EXERCISE INSTRUCTIONS:
An exact copy of the data below is required; return it in full.

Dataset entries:
● ● ●

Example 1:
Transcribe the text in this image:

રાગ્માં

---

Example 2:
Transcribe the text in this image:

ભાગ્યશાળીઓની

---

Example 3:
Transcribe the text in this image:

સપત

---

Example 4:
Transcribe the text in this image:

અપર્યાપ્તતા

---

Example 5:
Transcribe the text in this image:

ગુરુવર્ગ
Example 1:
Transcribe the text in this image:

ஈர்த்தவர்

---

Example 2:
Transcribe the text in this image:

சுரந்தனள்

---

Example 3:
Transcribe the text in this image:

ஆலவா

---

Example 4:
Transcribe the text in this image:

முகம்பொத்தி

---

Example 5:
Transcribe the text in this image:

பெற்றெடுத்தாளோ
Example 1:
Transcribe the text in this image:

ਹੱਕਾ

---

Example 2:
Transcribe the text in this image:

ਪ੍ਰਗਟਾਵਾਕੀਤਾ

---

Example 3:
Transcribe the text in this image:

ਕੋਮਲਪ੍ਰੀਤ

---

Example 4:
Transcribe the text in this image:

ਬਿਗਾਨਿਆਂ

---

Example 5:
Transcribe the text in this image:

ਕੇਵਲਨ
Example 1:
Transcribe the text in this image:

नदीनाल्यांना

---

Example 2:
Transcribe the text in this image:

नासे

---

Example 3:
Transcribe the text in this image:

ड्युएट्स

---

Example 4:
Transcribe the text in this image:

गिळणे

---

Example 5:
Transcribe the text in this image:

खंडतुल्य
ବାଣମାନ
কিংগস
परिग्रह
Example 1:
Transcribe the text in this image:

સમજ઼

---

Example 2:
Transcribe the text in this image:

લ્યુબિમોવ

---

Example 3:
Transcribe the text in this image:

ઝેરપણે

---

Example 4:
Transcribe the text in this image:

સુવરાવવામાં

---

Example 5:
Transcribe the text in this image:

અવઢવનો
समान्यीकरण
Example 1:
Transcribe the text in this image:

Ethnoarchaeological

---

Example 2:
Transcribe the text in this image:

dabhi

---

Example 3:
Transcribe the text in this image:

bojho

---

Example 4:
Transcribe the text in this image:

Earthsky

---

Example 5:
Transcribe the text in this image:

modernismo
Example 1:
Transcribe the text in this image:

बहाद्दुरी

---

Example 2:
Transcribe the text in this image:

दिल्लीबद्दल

● ● ●

ANSWER:
Example 1:
Transcribe the text in this image:

રાગ્માં

---

Example 2:
Transcribe the text in this image:

ભાગ્યશાળીઓની

---

Example 3:
Transcribe the text in this image:

સપત

---

Example 4:
Transcribe the text in this image:

અપર્યાપ્તતા

---

Example 5:
Transcribe the text in this image:

ગુરુવર્ગ
Example 1:
Transcribe the text in this image:

ஈர்த்தவர்

---

Example 2:
Transcribe the text in this image:

சுரந்தனள்

---

Example 3:
Transcribe the text in this image:

ஆலவா

---

Example 4:
Transcribe the text in this image:

முகம்பொத்தி

---

Example 5:
Transcribe the text in this image:

பெற்றெடுத்தாளோ
Example 1:
Transcribe the text in this image:

ਹੱਕਾ

---

Example 2:
Transcribe the text in this image:

ਪ੍ਰਗਟਾਵਾਕੀਤਾ

---

Example 3:
Transcribe the text in this image:

ਕੋਮਲਪ੍ਰੀਤ

---

Example 4:
Transcribe the text in this image:

ਬਿਗਾਨਿਆਂ

---

Example 5:
Transcribe the text in this image:

ਕੇਵਲਨ
Example 1:
Transcribe the text in this image:

नदीनाल्यांना

---

Example 2:
Transcribe the text in this image:

नासे

---

Example 3:
Transcribe the text in this image:

ड्युएट्स

---

Example 4:
Transcribe the text in this image:

गिळणे

---

Example 5:
Transcribe the text in this image:

खंडतुल्य
ବାଣମାନ
কিংগস
परिग्रह
Example 1:
Transcribe the text in this image:

સમજ઼

---

Example 2:
Transcribe the text in this image:

લ્યુબિમોવ

---

Example 3:
Transcribe the text in this image:

ઝેરપણે

---

Example 4:
Transcribe the text in this image:

સુવરાવવામાં

---

Example 5:
Transcribe the text in this image:

અવઢવનો
समान्यीकरण
Example 1:
Transcribe the text in this image:

Ethnoarchaeological

---

Example 2:
Transcribe the text in this image:

dabhi

---

Example 3:
Transcribe the text in this image:

bojho

---

Example 4:
Transcribe the text in this image:

Earthsky

---

Example 5:
Transcribe the text in this image:

modernismo
Example 1:
Transcribe the text in this image:

बहाद्दुरी

---

Example 2:
Transcribe the text in this image:

दिल्लीबद्दल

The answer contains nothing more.